◆ Problem requirements
Nothing outside the range is wanted. Repeat exactly the lines below from the one with "For each pixel" through the one with "865 630 1336".

(Stored data entries)
┄┄┄┄┄┄┄┄┄┄┄┄┄┄┄┄┄┄┄┄
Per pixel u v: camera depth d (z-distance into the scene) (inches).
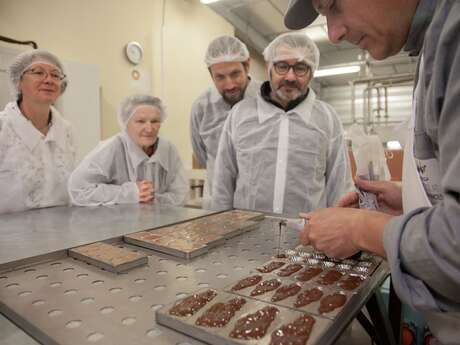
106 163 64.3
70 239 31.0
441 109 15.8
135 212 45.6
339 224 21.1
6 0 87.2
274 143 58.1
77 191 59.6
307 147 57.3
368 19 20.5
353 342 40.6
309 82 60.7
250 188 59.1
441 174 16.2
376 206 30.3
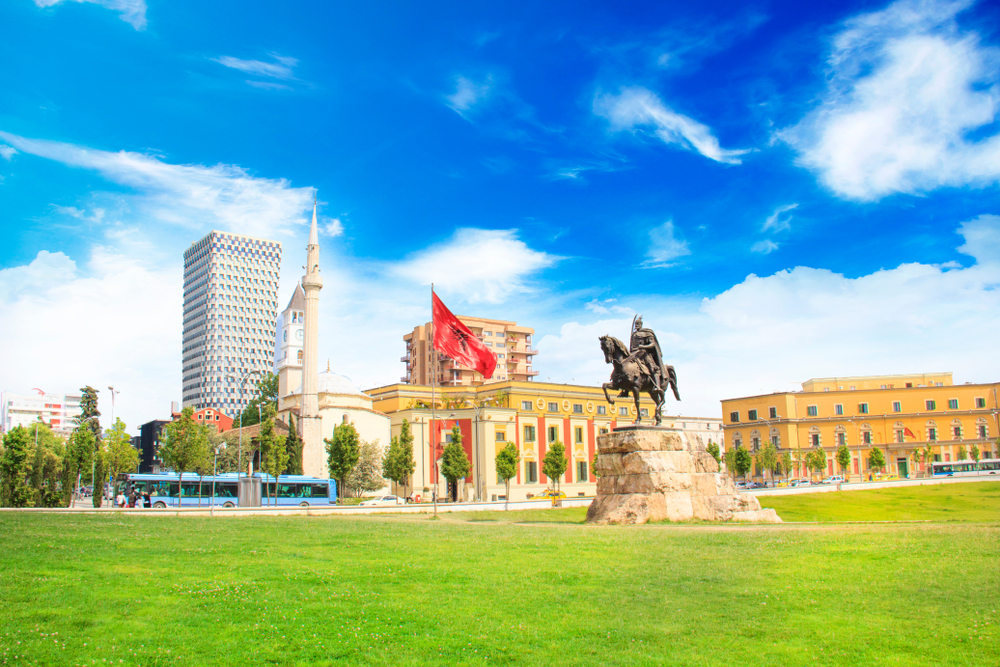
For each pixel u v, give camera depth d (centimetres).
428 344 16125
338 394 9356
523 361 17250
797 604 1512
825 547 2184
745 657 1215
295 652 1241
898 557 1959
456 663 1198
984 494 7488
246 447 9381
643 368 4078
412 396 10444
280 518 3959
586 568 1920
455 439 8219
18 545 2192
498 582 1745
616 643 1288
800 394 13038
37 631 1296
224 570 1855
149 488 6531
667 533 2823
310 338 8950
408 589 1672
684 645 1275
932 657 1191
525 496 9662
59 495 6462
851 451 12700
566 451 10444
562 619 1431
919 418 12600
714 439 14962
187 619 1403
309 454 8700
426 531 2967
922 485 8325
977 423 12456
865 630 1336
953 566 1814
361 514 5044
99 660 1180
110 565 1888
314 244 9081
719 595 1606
┄┄┄┄┄┄┄┄┄┄┄┄┄┄┄┄┄┄┄┄
◆ Answer to this problem
For each pixel u v, give camera depth d (centimetres).
428 344 16125
338 394 9356
523 361 17250
797 604 1512
825 547 2184
745 657 1215
295 652 1241
898 557 1959
456 663 1198
984 494 7488
246 447 9381
643 368 4078
412 396 10444
280 518 3959
586 568 1920
455 439 8219
18 545 2192
498 582 1745
616 643 1288
800 394 13038
37 631 1296
224 570 1855
149 488 6531
667 533 2823
310 338 8950
408 589 1672
684 645 1275
932 657 1191
525 496 9662
59 495 6462
851 451 12700
566 451 10444
562 619 1431
919 418 12600
714 439 14962
187 619 1403
309 454 8700
426 531 2967
922 485 8325
977 423 12456
865 630 1336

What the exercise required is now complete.